Given records –
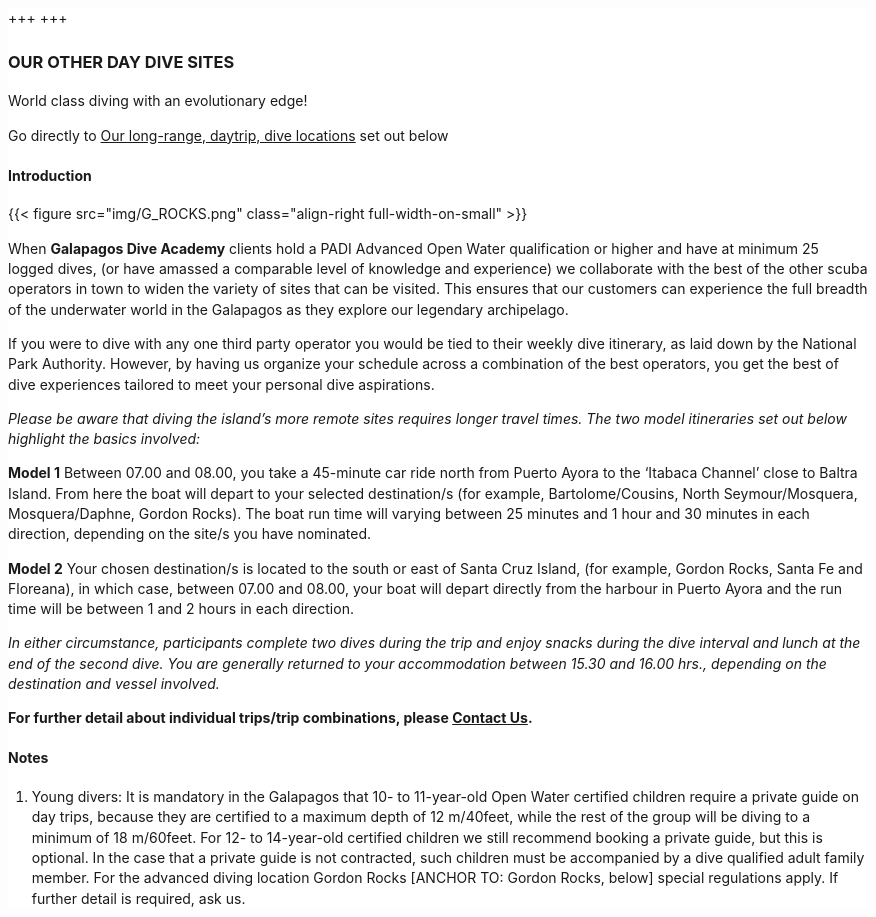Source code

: +++
+++

### OUR OTHER DAY DIVE SITES

<span class="strapline">World class diving with an evolutionary edge!</span>


Go directly to [Our long-range, daytrip, dive locations](#2-full-dives) set out below



#### Introduction

{{< figure src="img/G_ROCKS.png" class="align-right full-width-on-small" >}}

When **Galapagos Dive Academy** clients hold a PADI Advanced Open Water qualification or higher and have at minimum 25 logged dives, (or have amassed a comparable level of knowledge and experience) we collaborate with the best of the other scuba operators in town to widen the variety of sites that can be visited.  This ensures that our customers can experience the full breadth of the underwater world in the Galapagos as they explore our legendary archipelago.

If you were to dive with any one third party operator you would be tied to their weekly dive itinerary, as laid down by the National Park Authority.  However, by having us organize your schedule across a combination of the best operators, you get the best of dive experiences tailored to meet your personal dive aspirations.

*Please be aware that diving the island’s more remote sites requires longer travel times.  The two model itineraries set out below highlight the basics involved:*

**Model 1**
Between 07.00 and 08.00, you take a 45-minute car ride north from Puerto Ayora to the ‘Itabaca Channel’ close to Baltra Island.  From here the boat will depart to your selected destination/s (for example, Bartolome/Cousins, North Seymour/Mosquera, Mosquera/Daphne, Gordon Rocks).  The boat run time will varying between 25 minutes and 1 hour and 30 minutes in each direction, depending on the site/s you have nominated. 

**Model 2**
Your chosen destination/s is located to the south or east of Santa Cruz Island, (for example, Gordon Rocks, Santa Fe and Floreana), in which case, between 07.00 and 08.00, your boat will depart directly from the harbour in Puerto Ayora and the run time will be between 1 and 2 hours in each direction.

*In either circumstance, participants complete two dives during the trip and enjoy snacks during the dive interval and lunch at the end of the second dive.   You are generally returned to your accommodation between 15.30 and 16.00 hrs., depending on the destination and vessel involved.*

**For further detail about individual trips/trip combinations, please [Contact Us](/contact?message=Enquiry%20about%20Long-range%20day-diving).**

#### Notes
1) Young divers: It is mandatory in the Galapagos that 10- to 11-year-old Open Water certified children require a private guide on day trips, because they are certified to a maximum depth of 12 m/40feet, while the rest of the group will be diving to a minimum of 18 m/60feet. 
For 12- to 14-year-old certified children we still recommend booking a private guide, but this is optional. In the case that a private guide is not contracted, such children must be accompanied by a dive qualified adult family member.  For the advanced diving location Gordon Rocks [ANCHOR TO:  Gordon Rocks, below] special regulations apply. If further detail is required, ask us.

Activity – Begin with the line that has "### OUR OTHER DAY DIVE SITES" in the listing above and end after the line that has "If you were"; output those lines exactly.

Exercise output –
### OUR OTHER DAY DIVE SITES

<span class="strapline">World class diving with an evolutionary edge!</span>


Go directly to [Our long-range, daytrip, dive locations](#2-full-dives) set out below



#### Introduction

{{< figure src="img/G_ROCKS.png" class="align-right full-width-on-small" >}}

When **Galapagos Dive Academy** clients hold a PADI Advanced Open Water qualification or higher and have at minimum 25 logged dives, (or have amassed a comparable level of knowledge and experience) we collaborate with the best of the other scuba operators in town to widen the variety of sites that can be visited.  This ensures that our customers can experience the full breadth of the underwater world in the Galapagos as they explore our legendary archipelago.

If you were to dive with any one third party operator you would be tied to their weekly dive itinerary, as laid down by the National Park Authority.  However, by having us organize your schedule across a combination of the best operators, you get the best of dive experiences tailored to meet your personal dive aspirations.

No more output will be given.